_O QUE FAZER_. Liste tudo o que, segundo o trecho abaixo sobre o térreo do edifício, foi colocado no espaço livre entre as colunas do térreo.

O térreo é articulado por pilotis que não obedecem uma
disposição em malha regular. Deve-se isso ao uso de uma estrutura
do tipo "bandeja", onde os pilotis térreos suportam uma laje dupla
que absorve os esforços dos pisos superiores sem transmiti-los
diretamente às colunas. Os pilotis do térreo representam o
princípio corbusiano do solo liberado para circulação e acesso,
aqui aplicado ao edifício inserido em quarteirão tradicional. Os
arquitetos contrariam o costume da época de localizar no térreo
espaços para comércio e/ou apartamentos, enquanto afirmam uma
versão moderna do conceito tradicional de piano nobile residencial
elevado do solo. No espaço livre por entre as colunas do térreo são
colocados os dois núcleos de acesso ao edifício, com entradas
sociais e de serviço (que também servem para saída e chegada da
praia), portarias, apartamento do zelador, acesso à garagem
subterrânea, play-ground e jardins. A fluência espacial por entre
formas escultóricas e encaminhamentos ajardinados lembra a
permeabilidade dos vestíbulos de acesso dos edifícios de
escritórios.

_DADOS REGISTRADOS_.
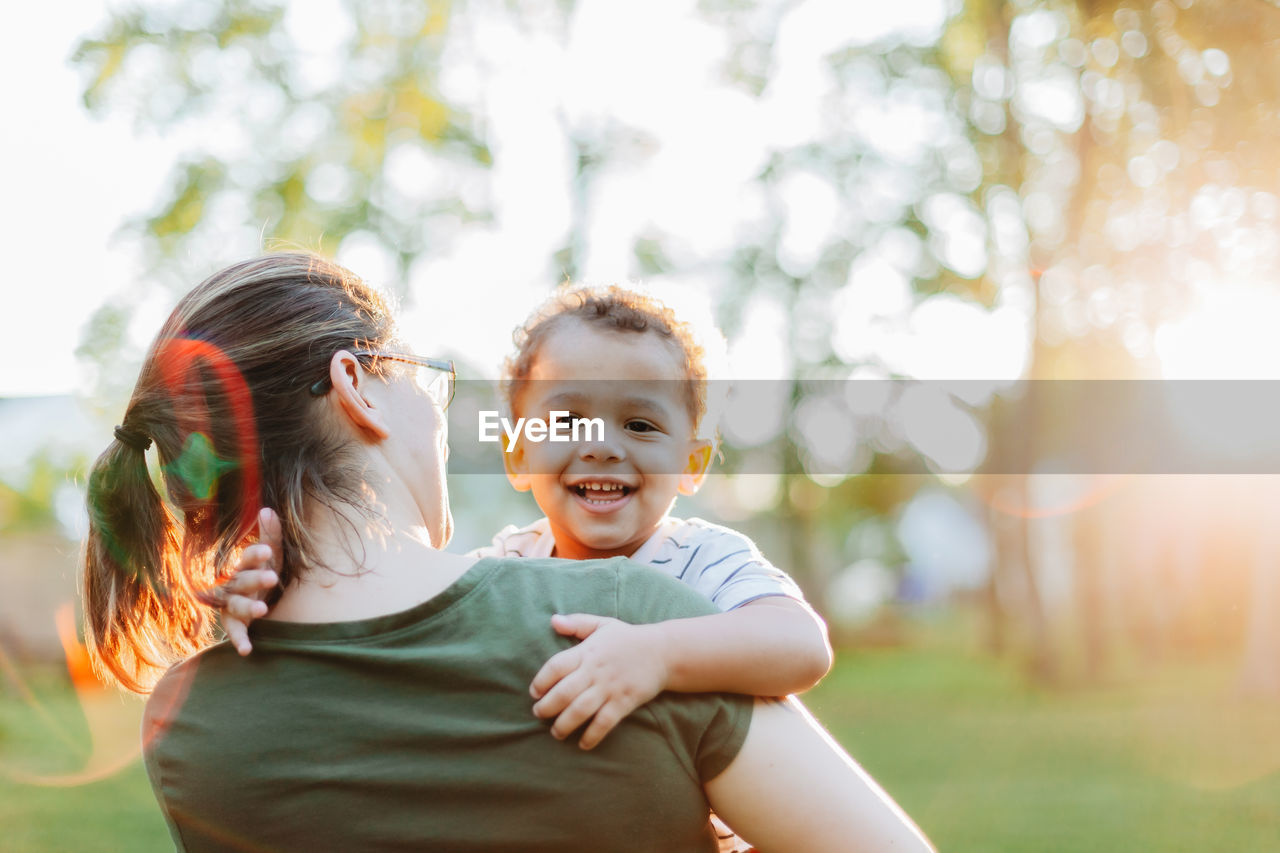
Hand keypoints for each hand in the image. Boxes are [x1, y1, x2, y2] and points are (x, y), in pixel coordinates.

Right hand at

_RESULTADO DO EXERCÍCIO_.
- os dois núcleos de acesso ao edifício, com entradas sociais e de serviço
- portarias
- apartamento do zelador
- acesso à garagem subterrânea
- play-ground
- jardins